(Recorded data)
▬▬▬
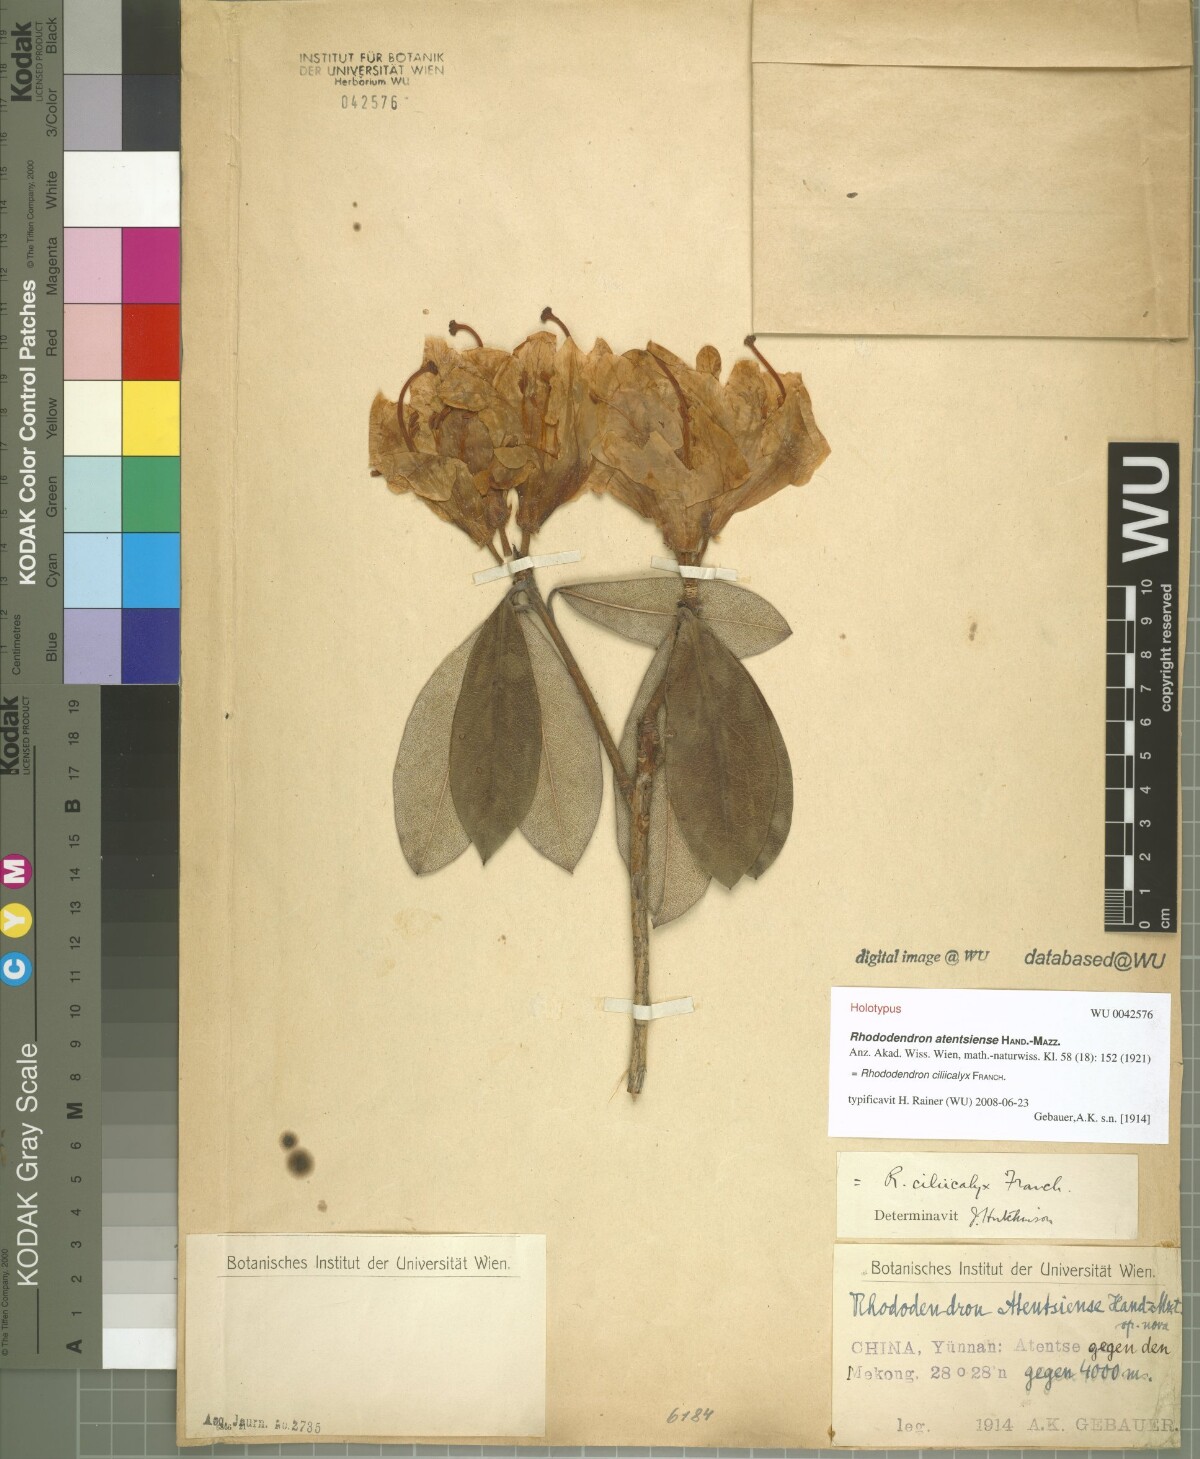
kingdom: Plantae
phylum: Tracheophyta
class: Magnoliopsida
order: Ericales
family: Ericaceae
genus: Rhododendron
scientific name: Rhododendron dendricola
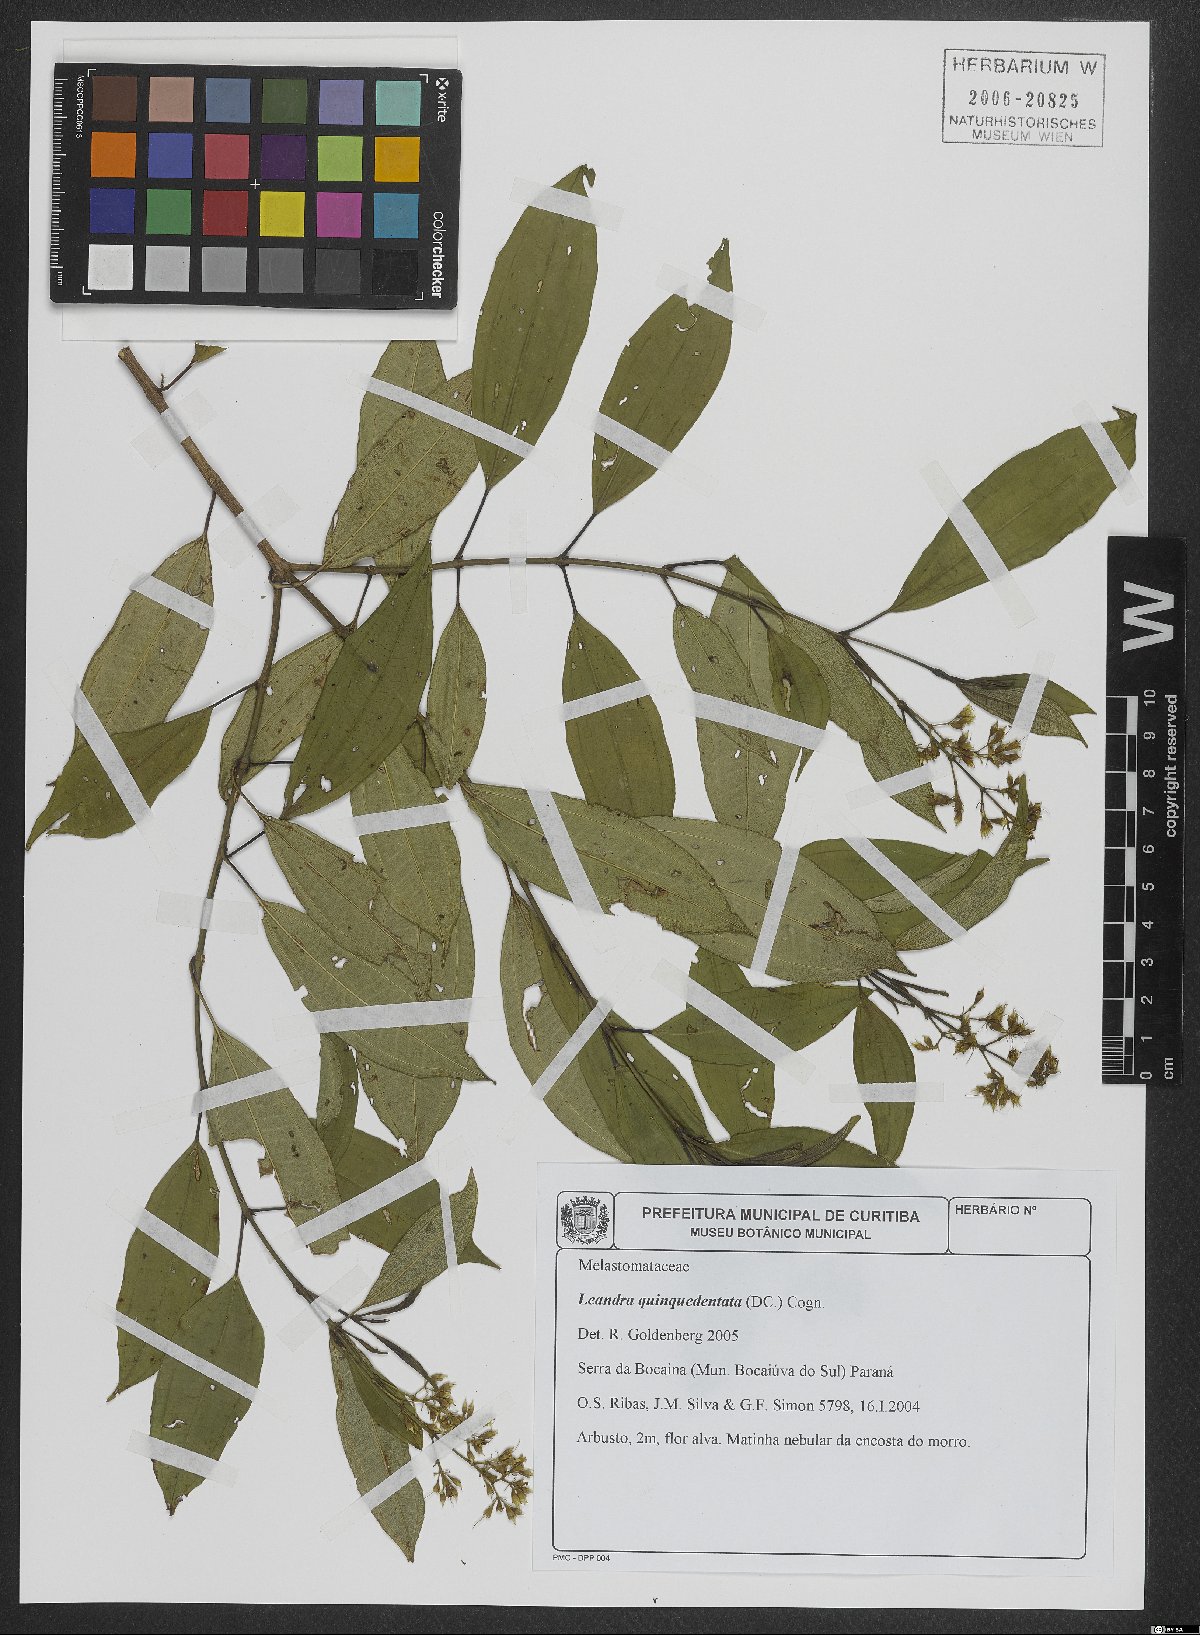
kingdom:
▬▬▬
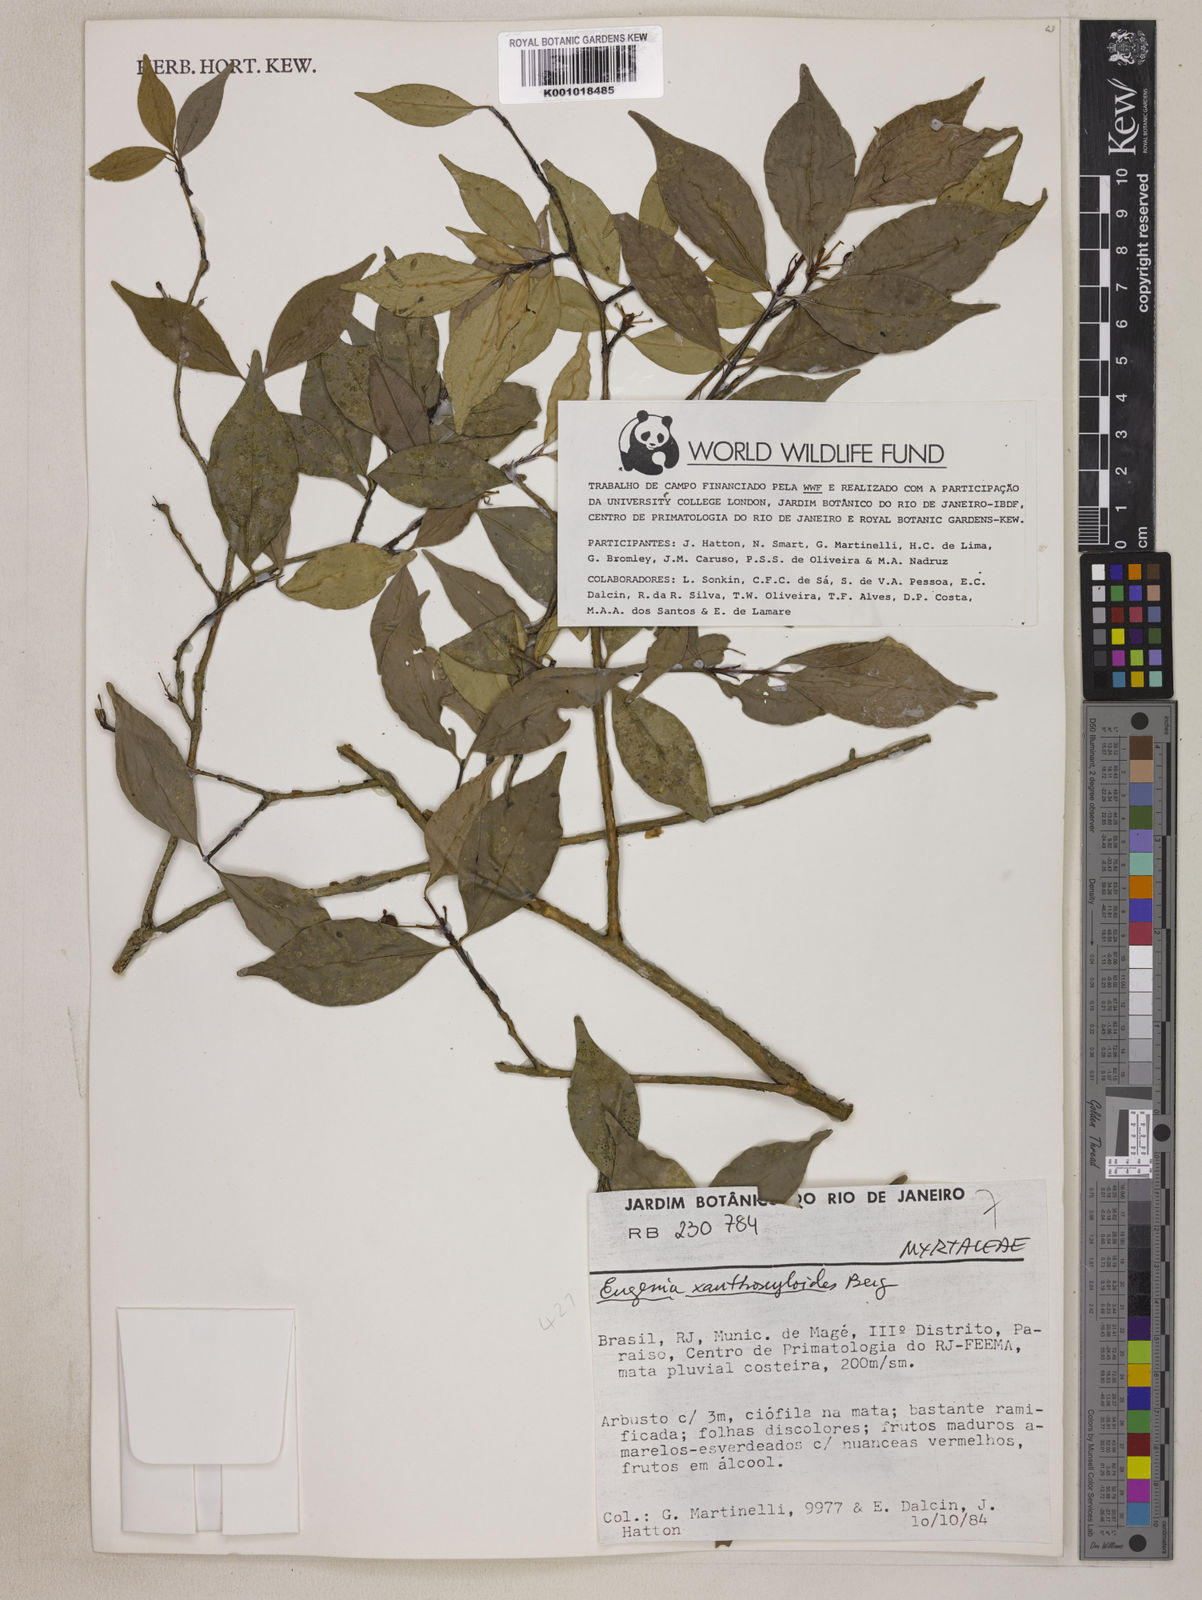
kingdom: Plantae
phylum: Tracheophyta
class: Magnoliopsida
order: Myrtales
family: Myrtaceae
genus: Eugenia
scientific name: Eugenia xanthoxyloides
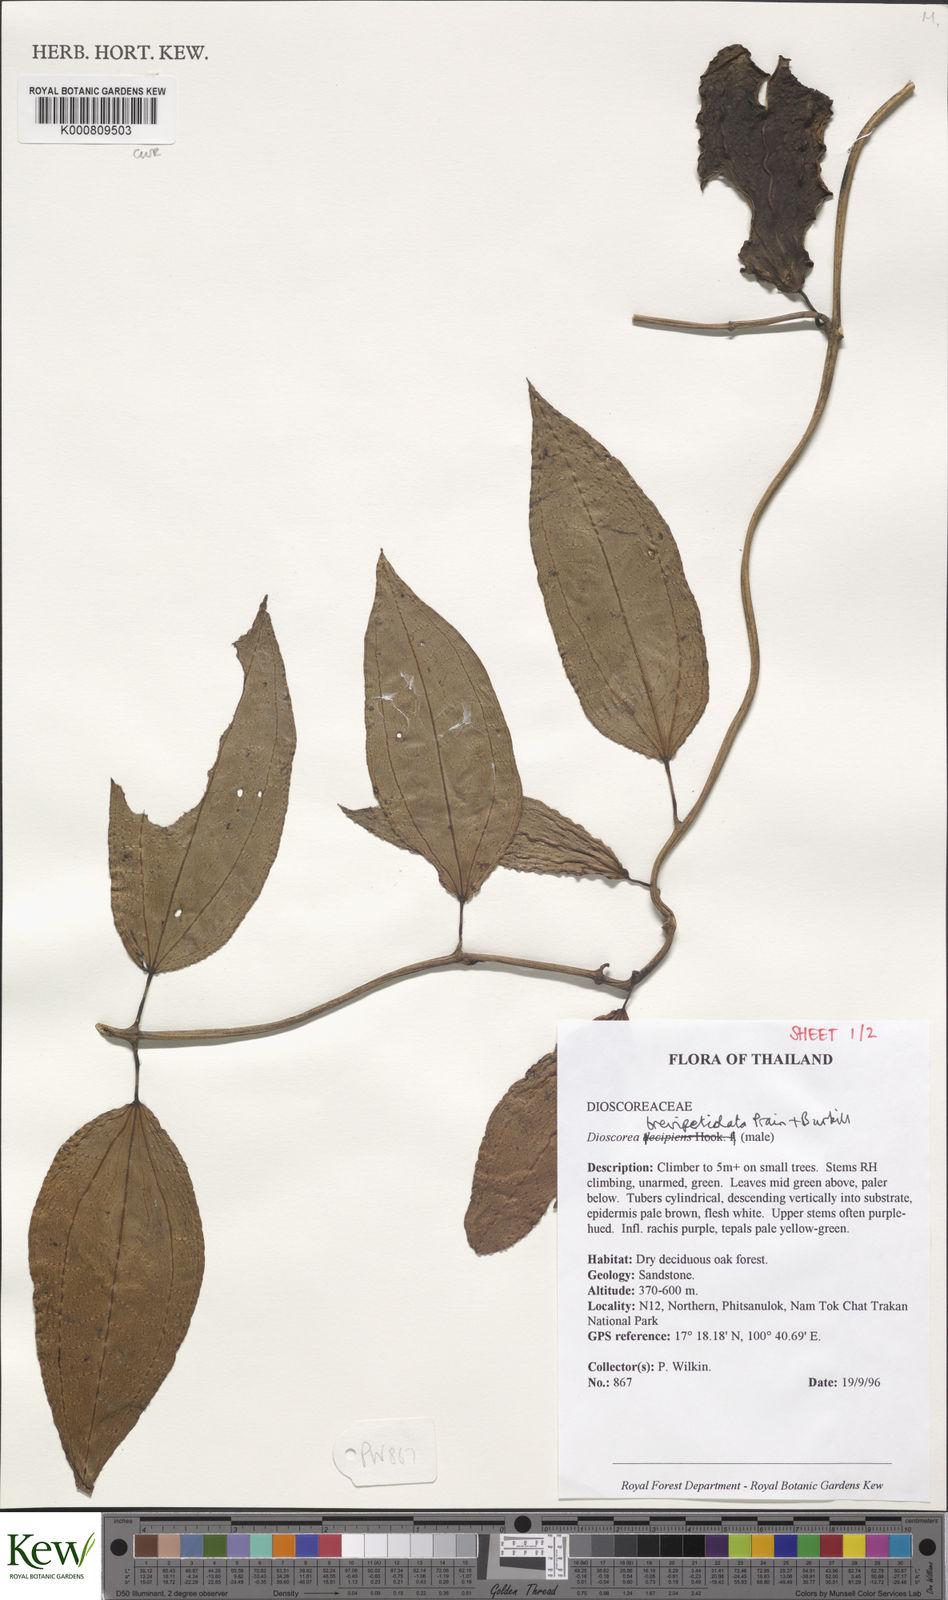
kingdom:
▬▬▬
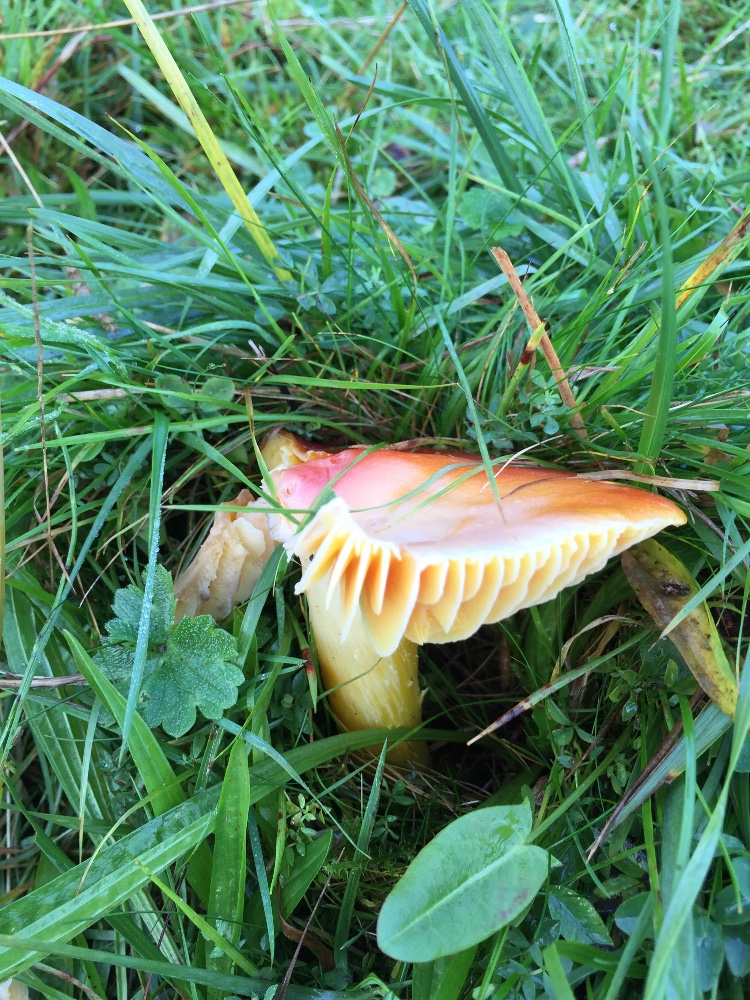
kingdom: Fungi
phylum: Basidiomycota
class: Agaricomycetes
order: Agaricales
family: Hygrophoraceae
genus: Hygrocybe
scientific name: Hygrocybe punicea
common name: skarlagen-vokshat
▬▬▬
Exercise prompt
Please rewrite the part that opens with the line containing "phylum: Basidiomycota" and closes with the line containing "common name: skarlagen-vokshat", changing "scientific name" to "binomial name" and leaving everything else as it is.

Task solution
phylum: Basidiomycota
class: Agaricomycetes
order: Agaricales
family: Hygrophoraceae
genus: Hygrocybe
binomial name: Hygrocybe punicea
common name: skarlagen-vokshat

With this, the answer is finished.